My Walk & Talk meetings are Microsoft Teams or Zoom-hosted, but with video turned off. Instead of sitting at my desk taking notes, or the person I’m meeting with feeling like they need to, each of us can choose whatever activity helps us operate at our best for the purposes of the call — some participants find folding laundry while talking soothing. Others find walking their dog creativity-inspiring. Others pace or ride a stationary bicycle or stare out a window. Sometimes, we schedule this meeting type and we still both wind up sitting at our desks — but at least we’re not looking at screens.
Whatever the choice on either end of the line, I’m finding these meetings incredibly productive (and early reports from test subjects confirm this approach is successful on both ends of the line).
From a mechanics standpoint, to enable us to break free of the desk (if we so choose), I record the meeting audio and then get a quick transcript so we’ve got a record of our time together. It’s quick and easy to scan the transcript for major takeaways and next steps, and meeting this way significantly reduces the performance anxiety and cognitive overload that can come with meeting “cameras on,” and helps reduce jitters on both sides of the line.

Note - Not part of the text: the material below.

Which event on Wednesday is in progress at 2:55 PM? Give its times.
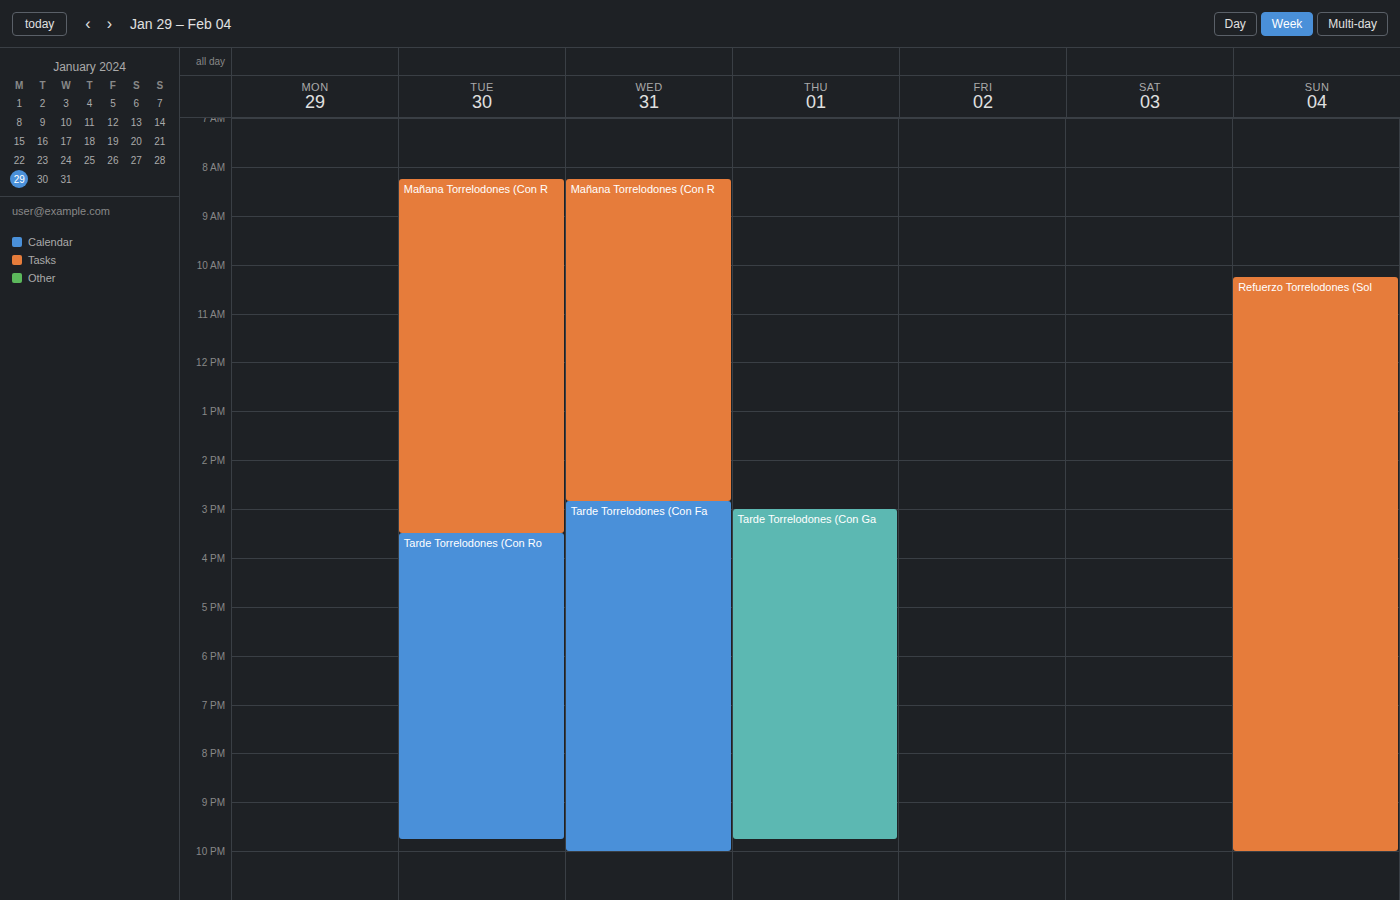
"Tarde Torrelodones (Con Fa", 2:50 PM to 10:00 PMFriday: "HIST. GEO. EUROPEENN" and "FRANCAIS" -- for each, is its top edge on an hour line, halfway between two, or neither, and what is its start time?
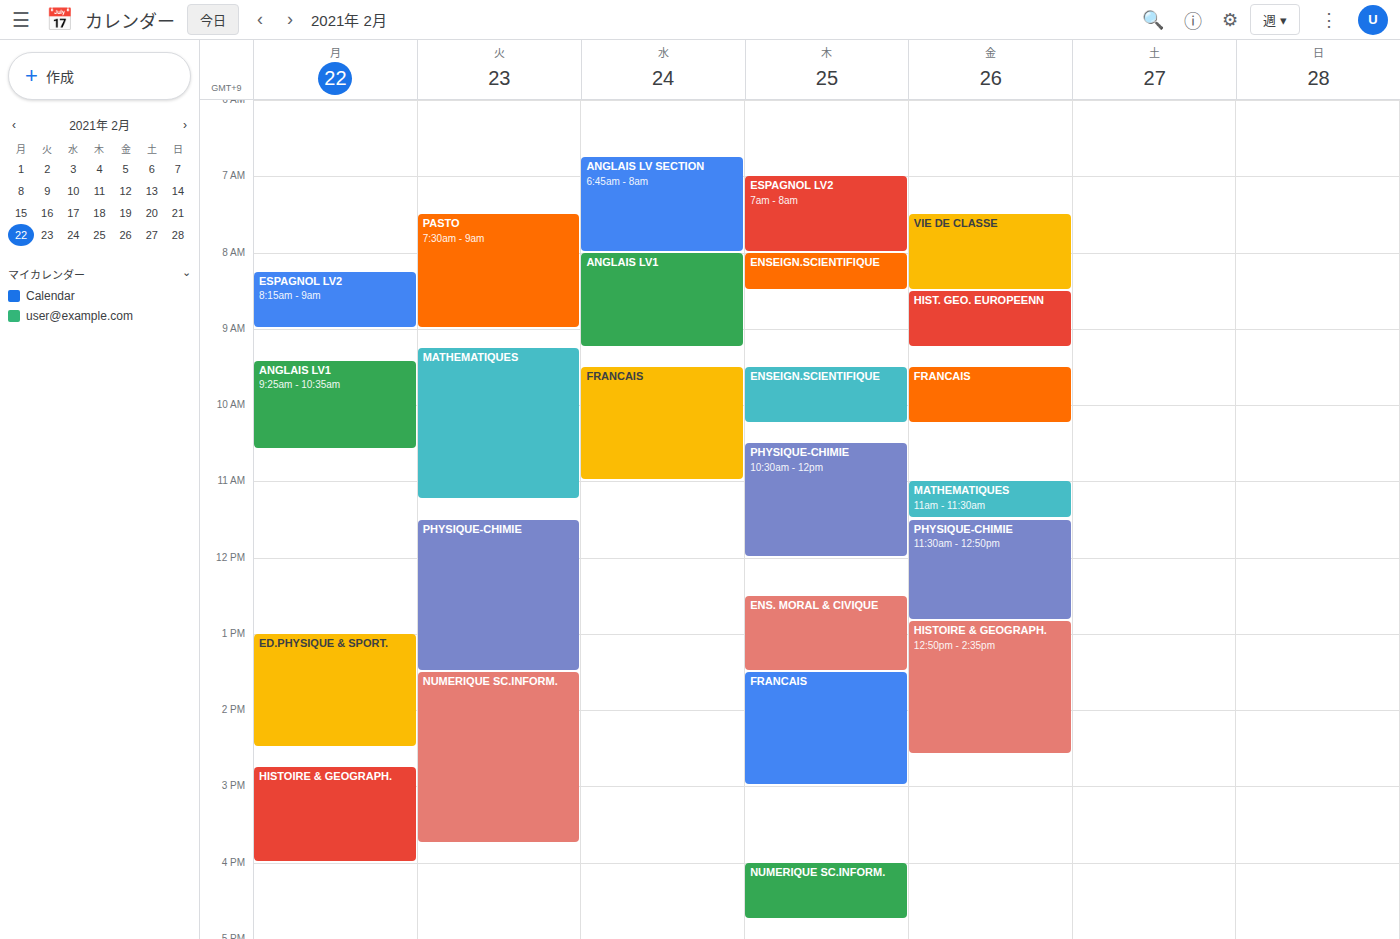
"HIST. GEO. EUROPEENN": 8:30 AM, halfway between the 8 AM and 9 AM lines. "FRANCAIS": 9:30 AM, halfway between the 9 AM and 10 AM lines.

I don’t choose this meeting type for people, but I do offer it among the options people may choose when they schedule with me. It isn’t suitable for all meetings or all people, but it is helpful for a lot of meetings and a lot of people.
My scheduling form for existing / known clients lets people choose Walk & Talk as a meeting “location.”
I hope this plants a seed for you to consider what parts of your week you may be able to step away from the video screen. It may feel like (or be) a risk to try, depending on the culture of the organizations you work with. But as boundaries go, this is a relatively simple one to experiment with and may yield much higher returns than you realize.
I’d love to hear from you if you try it. What worked? What wasn’t as successful? Let’s learn, together.